Senate Passes $3.5 Trillion Budget Plan, Advancing Sweeping Safety Net Expansion

The blueprint, which would expand Medicaid, provide free preschool and community college, and fund climate change programs, passed along party lines and faces an arduous path ahead.


By Emily Cochrane

WASHINGTON — The Senate took a major step early on Wednesday toward enacting a sweeping expansion of the nation’s social safety net, approving a $3.5 trillion budget blueprint along party lines that would allow Democrats to fund climate change, health care and education measures while increasing taxes on wealthy people and corporations.

After an unusual bipartisan approval of a $1 trillion infrastructure package a day earlier, the vote over unanimous Republican opposition allows Senate Democrats to create an expansive package that will carry the remainder of President Biden’s $4 trillion economic agenda. The Senate adopted the measure 50 to 49, with one lawmaker, Senator Mike Rounds, Republican of South Dakota, absent.

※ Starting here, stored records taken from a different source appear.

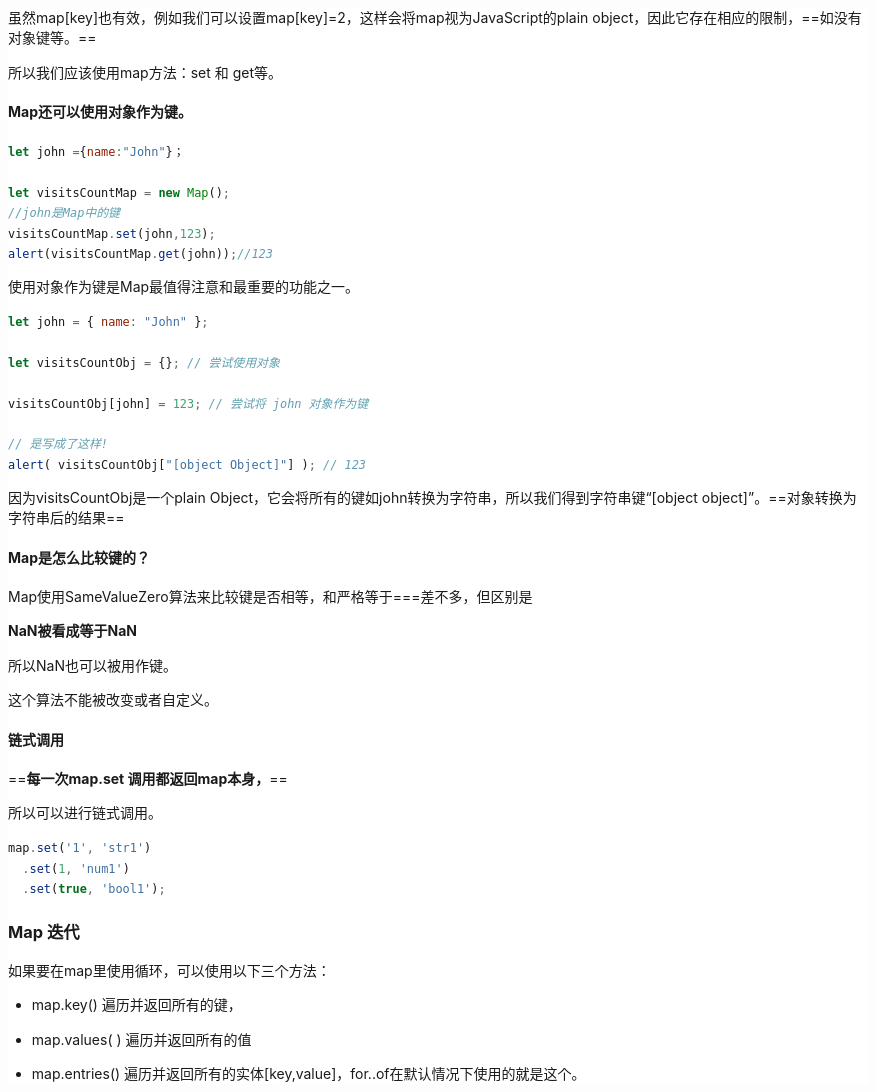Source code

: 虽然map[key]也有效，例如我们可以设置map[key]=2，这样会将map视为JavaScript的plain object，因此它存在相应的限制，==如没有对象键等。==

所以我们应该使用map方法：set 和 get等。

#### Map还可以使用对象作为键。

```js
let john ={name:"John"}；

let visitsCountMap = new Map();
//john是Map中的键
visitsCountMap.set(john,123);
alert(visitsCountMap.get(john));//123
```

使用对象作为键是Map最值得注意和最重要的功能之一。

```js
let john = { name: "John" };

let visitsCountObj = {}; // 尝试使用对象

visitsCountObj[john] = 123; // 尝试将 john 对象作为键

// 是写成了这样!
alert( visitsCountObj["[object Object]"] ); // 123
```

因为visitsCountObj是一个plain Object，它会将所有的键如john转换为字符串，所以我们得到字符串键“[object object]”。==对象转换为字符串后的结果==

#### Map是怎么比较键的？

Map使用SameValueZero算法来比较键是否相等，和严格等于===差不多，但区别是

**NaN被看成等于NaN**

所以NaN也可以被用作键。

这个算法不能被改变或者自定义。

#### 链式调用

==**每一次map.set 调用都返回map本身，**==

所以可以进行链式调用。

```js
map.set('1', 'str1')
  .set(1, 'num1')
  .set(true, 'bool1');
```

### Map 迭代

如果要在map里使用循环，可以使用以下三个方法：

- map.key() 遍历并返回所有的键，
- map.values( ) 遍历并返回所有的值
- map.entries() 遍历并返回所有的实体[key,value]，for..of在默认情况下使用的就是这个。


  [Symbol.isConcatSpreadable]: true,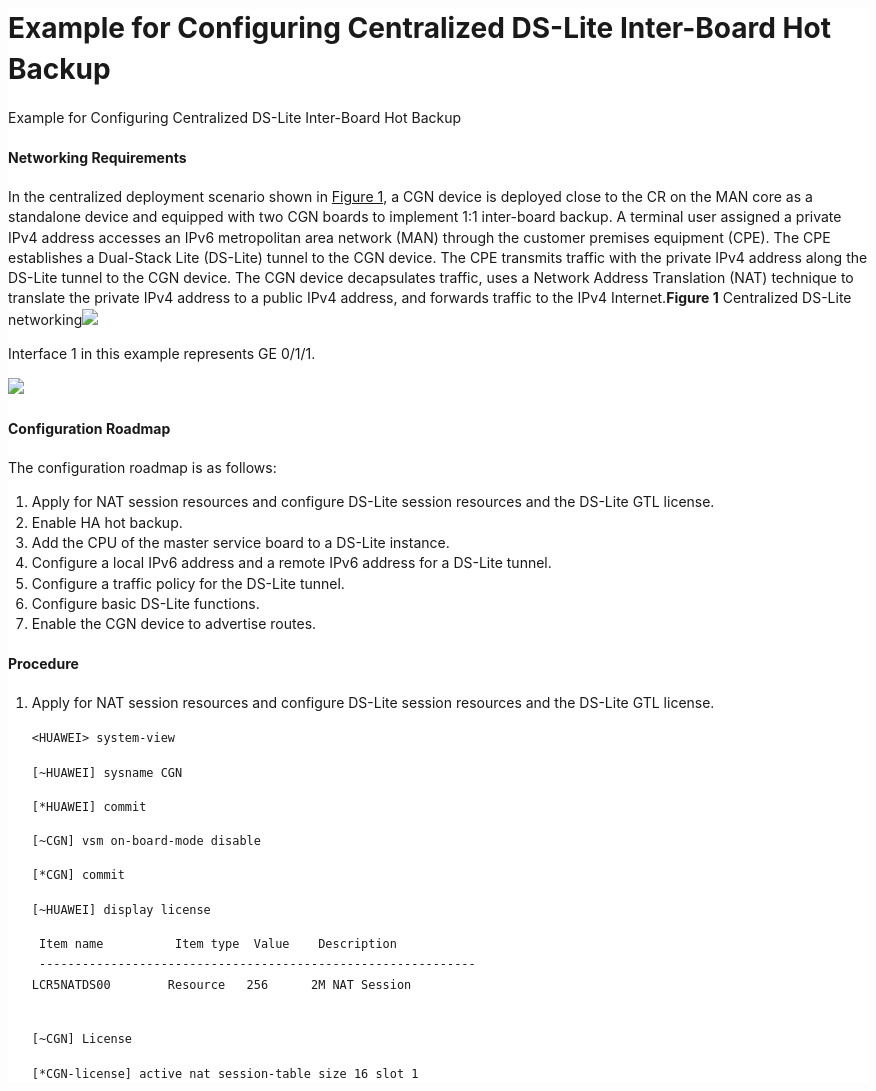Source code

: Example for Configuring Centralized DS-Lite Inter-Board Hot Backup
==================================================================

Example for Configuring Centralized DS-Lite Inter-Board Hot Backup

#### Networking Requirements

In the centralized deployment scenario shown in [Figure 1](#EN-US_TASK_0172362467__fig_01), a CGN device is deployed close to the CR on the MAN core as a standalone device and equipped with two CGN boards to implement 1:1 inter-board backup. A terminal user assigned a private IPv4 address accesses an IPv6 metropolitan area network (MAN) through the customer premises equipment (CPE). The CPE establishes a Dual-Stack Lite (DS-Lite) tunnel to the CGN device. The CPE transmits traffic with the private IPv4 address along the DS-Lite tunnel to the CGN device. The CGN device decapsulates traffic, uses a Network Address Translation (NAT) technique to translate the private IPv4 address to a public IPv4 address, and forwards traffic to the IPv4 Internet.**Figure 1** Centralized DS-Lite networking![](../../../../public_sys-resources/note_3.0-en-us.png) 

Interface 1 in this example represents GE 0/1/1.


  
![](images/fig_dc_ne_ds-lite_0005.png)


#### Configuration Roadmap

The configuration roadmap is as follows:

1. Apply for NAT session resources and configure DS-Lite session resources and the DS-Lite GTL license.
2. Enable HA hot backup.
3. Add the CPU of the master service board to a DS-Lite instance.
4. Configure a local IPv6 address and a remote IPv6 address for a DS-Lite tunnel.
5. Configure a traffic policy for the DS-Lite tunnel.
6. Configure basic DS-Lite functions.
7. Enable the CGN device to advertise routes.

#### Procedure

1. Apply for NAT session resources and configure DS-Lite session resources and the DS-Lite GTL license.
   
   
   ```
   <HUAWEI> system-view
   ```
   ```
   [~HUAWEI] sysname CGN
   ```
   ```
   [*HUAWEI] commit
   ```
   ```
   [~CGN] vsm on-board-mode disable
   ```
   ```
   [*CGN] commit
   ```
   ```
   [~HUAWEI] display license
   ```
   ```
    Item name          Item type  Value    Description 
    -------------------------------------------------------------                        
   LCR5NATDS00        Resource   256      2M NAT Session    
                
   ```
   ```
   [~CGN] License
   ```
   ```
   [*CGN-license] active nat session-table size 16 slot 1 
   ```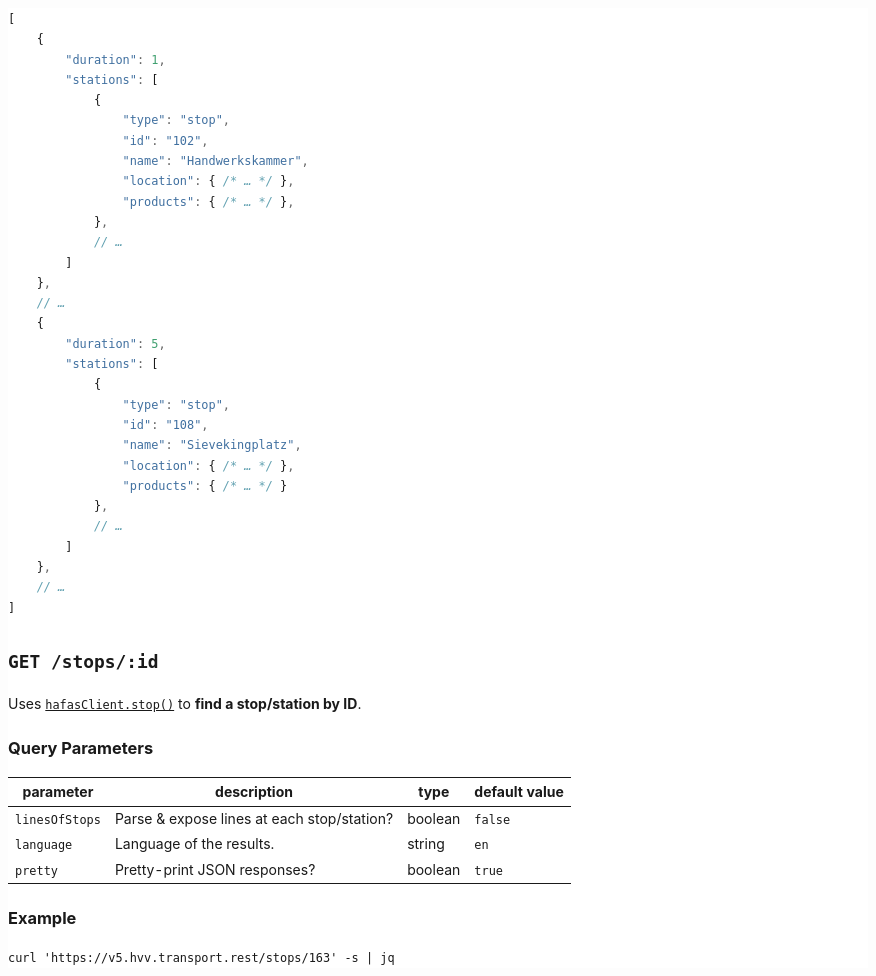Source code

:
 ```js
[
	{
		"duration": 1,
		"stations": [
			{
				"type": "stop",
				"id": "102",
				"name": "Handwerkskammer",
				"location": { /* … */ },
				"products": { /* … */ },
			},
			// …
		]
	},
	// …
	{
		"duration": 5,
		"stations": [
			{
				"type": "stop",
				"id": "108",
				"name": "Sievekingplatz",
				"location": { /* … */ },
				"products": { /* … */ }
			},
			// …
		]
	},
	// …
]
```


## `GET /stops/:id`

Uses [`hafasClient.stop()`](https://github.com/public-transport/hafas-client/blob/5/docs/stop.md) to **find a stop/station by ID**.

### Query Parameters

parameter | description | type | default value
----------|-------------|------|--------------
`linesOfStops` | Parse & expose lines at each stop/station? | boolean | `false`
`language` | Language of the results. | string | `en`
`pretty` | Pretty-print JSON responses? | boolean | `true`

### Example

```shell
curl 'https://v5.hvv.transport.rest/stops/163' -s | jq
```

The blueprint, which could set in motion the largest expansion of the federal safety net in nearly six decades, faces a difficult road ahead as Democrats seek to flesh it out and turn it into law, one that will require their progressive and moderate wings to hold together with virtually no votes to spare.

Its passage came after a marathon session of rapid-fire votes in which Republicans, powerless to stop the measure in a Senate that Democrats control by Vice President Kamala Harris’s tiebreaking vote, instead pelted Democrats with politically freighted amendments. The votes dragged deep into the night for more than 14 hours before Democrats muscled through the measure minutes before 4 a.m. Wednesday, breaking into scattered applause.

“This legislation will not only provide enormous support to the kids of this country, to the parents of this country, to the elderly people of this country,” said Senator Bernie Sanders of Vermont, the independent in charge of the Budget Committee. “But it will also, I hope, restore the belief that in America we can have a government that works for all, not just the few.”

Republicans denounced the measure for launching an unprecedented wave of spending that could ruin the country’s finances and its economy.

“People want to pretend this is just business as usual — just liberals doing liberal things using Senate procedure,” said Senator Mitch McConnell of Kentucky, the minority leader. “Make no mistake. This reckless taxing and spending spree is like nothing we’ve seen.”